In the KVM patch discussion, recast the block that begins "Idea #2:" as a brief list, keeping each file name, its change count, and the totals.

> **TEXT BLOCK**:
^^^^

So, moving RET_PF_FIXED to 1 is not necessary?

>  enum {
>         RET_PF_CONTINUE = 0,
> +       RET_PF_FIXED    = 1,
>         RET_PF_RETRY,
> +       RET_PF_RETRY_FROZEN,
>         RET_PF_EMULATE,
>         RET_PF_WRITE_PROTECTED,
>         RET_PF_INVALID,
> -       RET_PF_FIXED,
>         RET_PF_SPURIOUS,
>  };
>  
> diff --git a/arch/x86/kvm/mmu/tdp_mmu.c b/arch/x86/kvm/mmu/tdp_mmu.c
> index 5a475a6456d4..cbf9e46203f3 100644
> --- a/arch/x86/kvm/mmu/tdp_mmu.c
> +++ b/arch/x86/kvm/mmu/tdp_mmu.c
> @@ -1174,6 +1174,8 @@ int kvm_tdp_mmu_map(struct kvm_vcpu *vcpu, struct kvm_page_fault *fault)
>  
>  retry:
>         rcu_read_unlock();
> +       if (ret == RET_PF_RETRY && is_frozen_spte(iter.old_spte))
> +               return RET_PF_RETRY_FOZEN;
>         return ret;
>  }
>  
> ---
> 
> 
> Idea #2:
> ---
>  arch/x86/include/asm/kvm_host.h |  2 +-
>  arch/x86/kvm/mmu/mmu.c          | 12 ++++++------
>  arch/x86/kvm/mmu/mmu_internal.h | 15 ++++++++++++---
>  arch/x86/kvm/mmu/tdp_mmu.c      |  1 +
>  arch/x86/kvm/svm/svm.c          |  2 +-
>  arch/x86/kvm/vmx/vmx.c          |  4 ++--
>  6 files changed, 23 insertions(+), 13 deletions(-)

^^^^

> **INFORMATION SUPPLIED**:
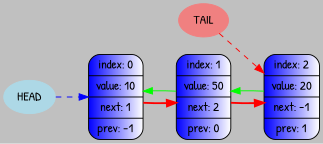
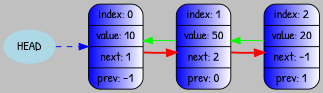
  digraph {
    bgcolor="#C0C0C0"
    rankdir=LR
    fontname="Patrick Hand"
    node [fillcolor="blue:white" shape=Mrecord style=filled fontname="Patrick Hand"]
    edge [color=red fontname="Patrick Hand"]
    n1 [label="{index: 0} | { value: 10 } | {next: 1} | {prev: -1} "]
    n2 [label="{index: 1} | { value: 50 } | {next: 2} | {prev: 0} "]
    n3 [label="{index: 2} | { value: 20 } | {next: -1} | {prev: 1} "]
-   n4 [color=lightcoral label=TAIL shape=ellipse fillcolor=""]
    n5 [color=lightblue label=HEAD shape=ellipse fillcolor=""]
    n1 -> n2 [style=bold weight=1000]
    n2 -> n1 [color=green constraint=false weight=0]
    n2 -> n3 [style=bold weight=1000]
    n3 -> n2 [color=green constraint=false weight=0]
-   n4 -> n3 [style=dashed]
    n5 -> n1 [color=blue style=dashed]
  }
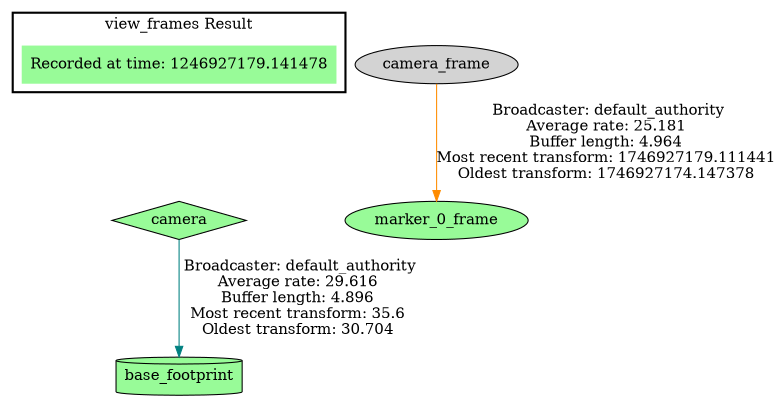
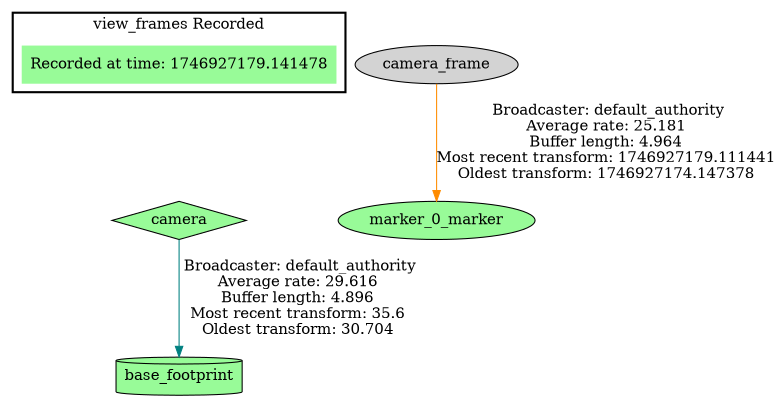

^^^^

> **SOLUTION TO THE PROBLEM**:
Idea #2 touches 6 files, with 23 insertions and 13 deletions:
- arch/x86/include/asm/kvm_host.h: 2 changes
- arch/x86/kvm/mmu/mmu.c: 12 changes
- arch/x86/kvm/mmu/mmu_internal.h: 15 changes
- arch/x86/kvm/mmu/tdp_mmu.c: 1 change
- arch/x86/kvm/svm/svm.c: 2 changes
- arch/x86/kvm/vmx/vmx.c: 4 changes